Task objective -
The records below need to be repeated exactly, with every picture left out.

┌─ Material to process

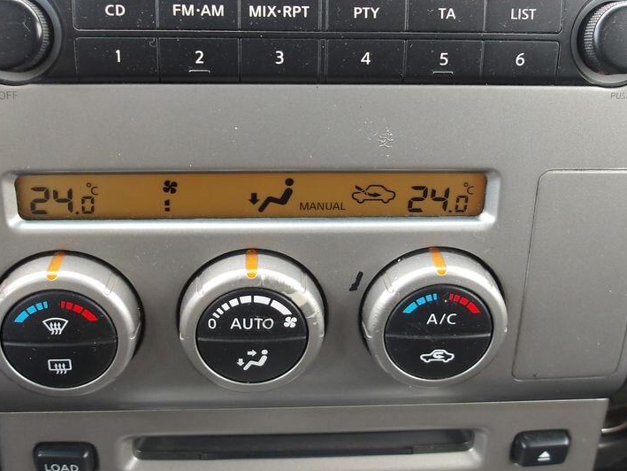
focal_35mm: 39
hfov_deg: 47.9
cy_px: 158
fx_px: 707
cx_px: 307
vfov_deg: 36.5
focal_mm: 4.9
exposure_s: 1/30
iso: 105
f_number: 3
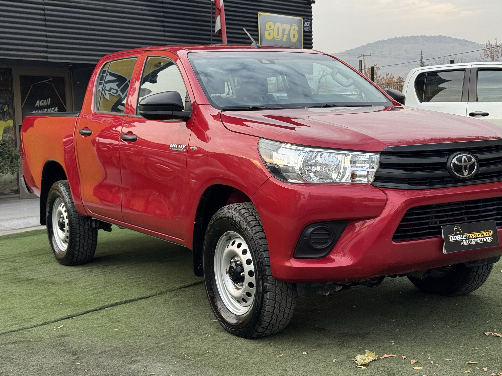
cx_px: 283
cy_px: 177
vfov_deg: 26.6
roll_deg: +2.3
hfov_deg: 34.9
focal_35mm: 55
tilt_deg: -2.8
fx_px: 798
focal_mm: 6.76
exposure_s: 1/407
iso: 64
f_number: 1.78
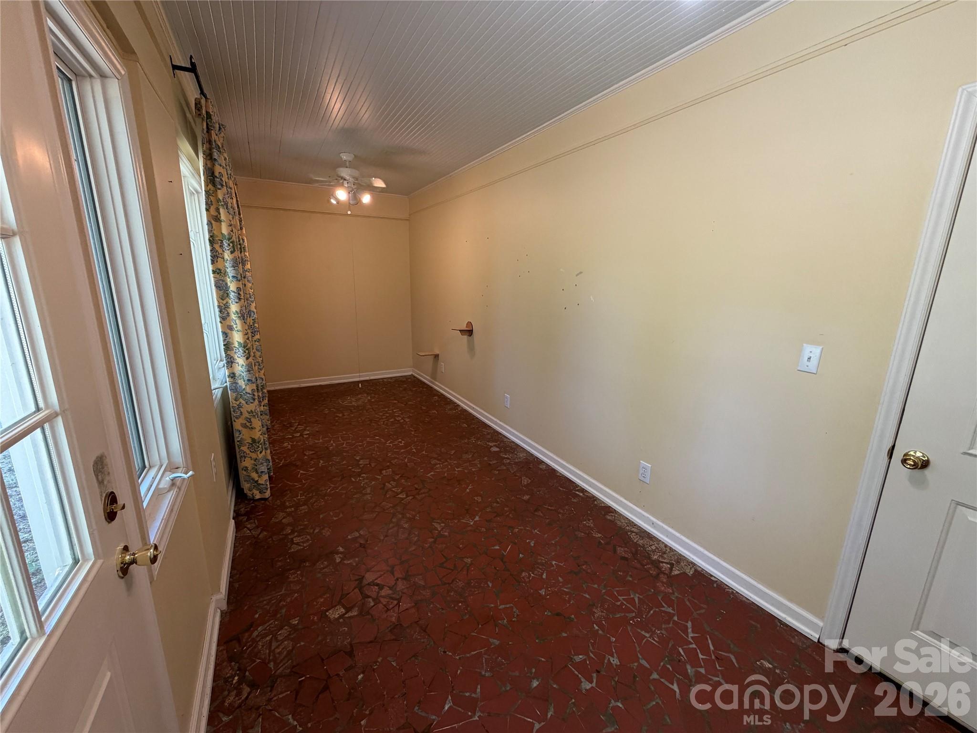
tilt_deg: -12.7
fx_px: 395
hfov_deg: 102.1
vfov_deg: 85.7
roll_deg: -0.7
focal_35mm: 14
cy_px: 366
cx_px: 488
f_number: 2.2
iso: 200
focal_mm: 2.22
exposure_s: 1/120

└─

Response -
focal_35mm: 39
hfov_deg: 47.9
cy_px: 158
fx_px: 707
cx_px: 307
vfov_deg: 36.5
focal_mm: 4.9
exposure_s: 1/30
iso: 105
f_number: 3
cx_px: 283
cy_px: 177
vfov_deg: 26.6
roll_deg: +2.3
hfov_deg: 34.9
focal_35mm: 55
tilt_deg: -2.8
fx_px: 798
focal_mm: 6.76
exposure_s: 1/407
iso: 64
f_number: 1.78
tilt_deg: -12.7
fx_px: 395
hfov_deg: 102.1
vfov_deg: 85.7
roll_deg: -0.7
focal_35mm: 14
cy_px: 366
cx_px: 488
f_number: 2.2
iso: 200
focal_mm: 2.22
exposure_s: 1/120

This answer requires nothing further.